Your objective
Print every line of the records below word for word, and leave out the pictures.

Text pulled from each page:

+--

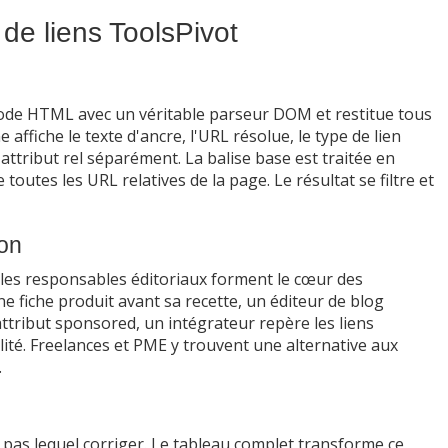
 de liens ToolsPivot
n code HTML avec un véritable parseur DOM et restitue tous
 affiche le texte d'ancre, l'URL résolue, le type de lien
ttribut rel séparément. La balise base est traitée en
e toutes les URL relatives de la page. Le résultat se filtre et
ion
 les responsables éditoriaux forment le cœur des
une fiche produit avant sa recette, un éditeur de blog
attribut sponsored, un intégrateur repère les liens
ilité. Freelances et PME y trouvent une alternative aux
.
 pas lequel corriger. Le tableau complet transforme ce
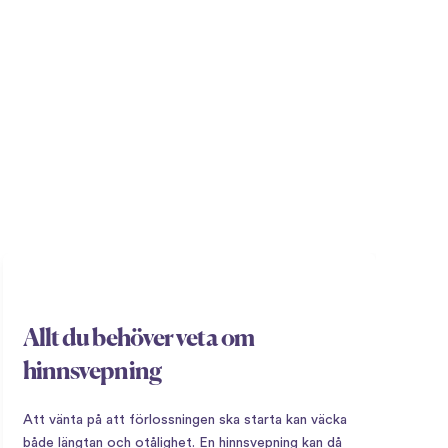
Allt du behöver veta om
hinnsvepning
Att vänta på att förlossningen ska starta kan väcka
både längtan och otålighet. En hinnsvepning kan då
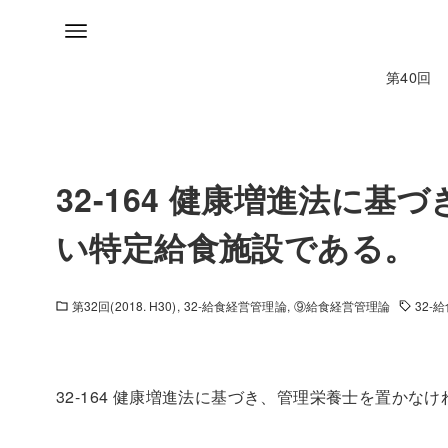
第40回
32-164 健康増進法に
い特定給食施設である。
第32回(2018. H30)
32-給食経営管理論
⑨給食経営管理論
32-
32-164 健康増進法に基づき、管理栄養士を置か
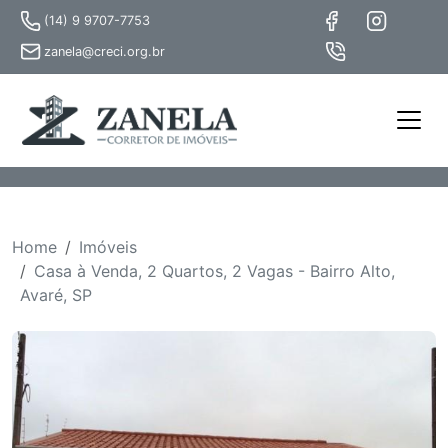
(14) 9 9707-7753
zanela@creci.org.br
Home
Imóveis
Casa à Venda, 2 Quartos, 2 Vagas - Bairro Alto,
Avaré, SP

+--

Exercise answer
 de liens ToolsPivot
n code HTML avec un véritable parseur DOM et restitue tous
 affiche le texte d'ancre, l'URL résolue, le type de lien
ttribut rel séparément. La balise base est traitée en
e toutes les URL relatives de la page. Le résultat se filtre et
ion
 les responsables éditoriaux forment le cœur des
une fiche produit avant sa recette, un éditeur de blog
attribut sponsored, un intégrateur repère les liens
ilité. Freelances et PME y trouvent une alternative aux
.
 pas lequel corriger. Le tableau complet transforme ce
Allt du behöver veta om
hinnsvepning
Att vänta på att förlossningen ska starta kan väcka
både längtan och otålighet. En hinnsvepning kan då
第40回
32-164 健康増進法に
い特定給食施設である。
第32回(2018. H30)
32-給食経営管理論
⑨給食経営管理論
32-
32-164 健康増進法に基づき、管理栄養士を置か
(14) 9 9707-7753
zanela@creci.org.br
Home
Imóveis
Casa à Venda, 2 Quartos, 2 Vagas - Bairro Alto,
Avaré, SP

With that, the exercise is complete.